(The task) For every entry below, give it back exactly and leave out any image.

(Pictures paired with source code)
--- START ---

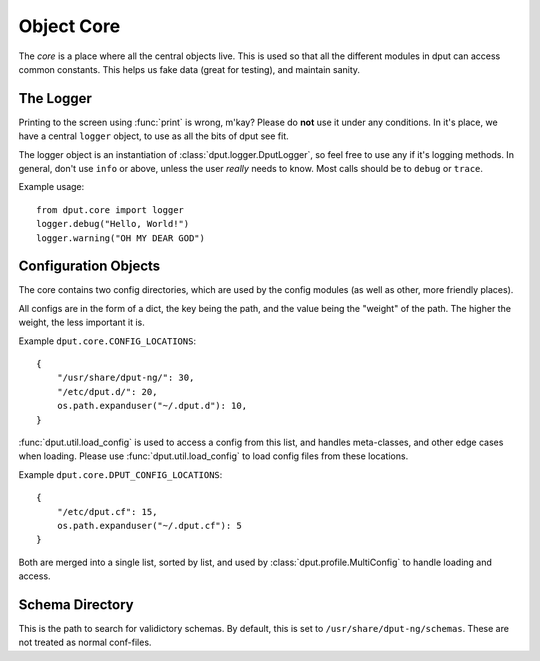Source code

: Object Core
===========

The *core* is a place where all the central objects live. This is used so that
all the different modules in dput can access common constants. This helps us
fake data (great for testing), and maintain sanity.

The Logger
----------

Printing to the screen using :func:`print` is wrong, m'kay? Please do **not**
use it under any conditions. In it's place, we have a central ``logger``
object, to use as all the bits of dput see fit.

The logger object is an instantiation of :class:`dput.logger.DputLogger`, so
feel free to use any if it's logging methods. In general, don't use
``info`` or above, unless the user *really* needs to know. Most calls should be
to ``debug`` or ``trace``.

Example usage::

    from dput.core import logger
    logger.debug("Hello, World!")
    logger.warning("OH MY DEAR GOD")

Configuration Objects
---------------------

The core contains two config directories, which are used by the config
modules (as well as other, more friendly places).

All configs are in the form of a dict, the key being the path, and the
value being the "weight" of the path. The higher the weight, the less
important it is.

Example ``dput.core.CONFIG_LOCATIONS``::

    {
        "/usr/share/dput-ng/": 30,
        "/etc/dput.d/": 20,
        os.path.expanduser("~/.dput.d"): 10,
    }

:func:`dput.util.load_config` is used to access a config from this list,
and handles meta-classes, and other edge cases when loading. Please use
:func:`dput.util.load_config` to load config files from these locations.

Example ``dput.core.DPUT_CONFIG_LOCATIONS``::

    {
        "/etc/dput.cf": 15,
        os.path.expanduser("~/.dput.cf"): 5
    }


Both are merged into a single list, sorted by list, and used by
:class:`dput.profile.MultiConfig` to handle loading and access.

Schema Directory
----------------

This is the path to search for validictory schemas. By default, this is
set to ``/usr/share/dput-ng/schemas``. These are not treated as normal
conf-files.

--- END ---

(The completed task)
Source code

: Object Core
===========

The *core* is a place where all the central objects live. This is used so that
all the different modules in dput can access common constants. This helps us
fake data (great for testing), and maintain sanity.

The Logger
----------

Printing to the screen using :func:`print` is wrong, m'kay? Please do **not**
use it under any conditions. In it's place, we have a central ``logger``
object, to use as all the bits of dput see fit.

The logger object is an instantiation of :class:`dput.logger.DputLogger`, so
feel free to use any if it's logging methods. In general, don't use
``info`` or above, unless the user *really* needs to know. Most calls should be
to ``debug`` or ``trace``.

Example usage::

    from dput.core import logger
    logger.debug("Hello, World!")
    logger.warning("OH MY DEAR GOD")

Configuration Objects
---------------------

The core contains two config directories, which are used by the config
modules (as well as other, more friendly places).

All configs are in the form of a dict, the key being the path, and the
value being the "weight" of the path. The higher the weight, the less
important it is.

Example ``dput.core.CONFIG_LOCATIONS``::

    {
        "/usr/share/dput-ng/": 30,
        "/etc/dput.d/": 20,
        os.path.expanduser("~/.dput.d"): 10,
    }

:func:`dput.util.load_config` is used to access a config from this list,
and handles meta-classes, and other edge cases when loading. Please use
:func:`dput.util.load_config` to load config files from these locations.

Example ``dput.core.DPUT_CONFIG_LOCATIONS``::

    {
        "/etc/dput.cf": 15,
        os.path.expanduser("~/.dput.cf"): 5
    }


Both are merged into a single list, sorted by list, and used by
:class:`dput.profile.MultiConfig` to handle loading and access.

Schema Directory
----------------

This is the path to search for validictory schemas. By default, this is
set to ``/usr/share/dput-ng/schemas``. These are not treated as normal
conf-files.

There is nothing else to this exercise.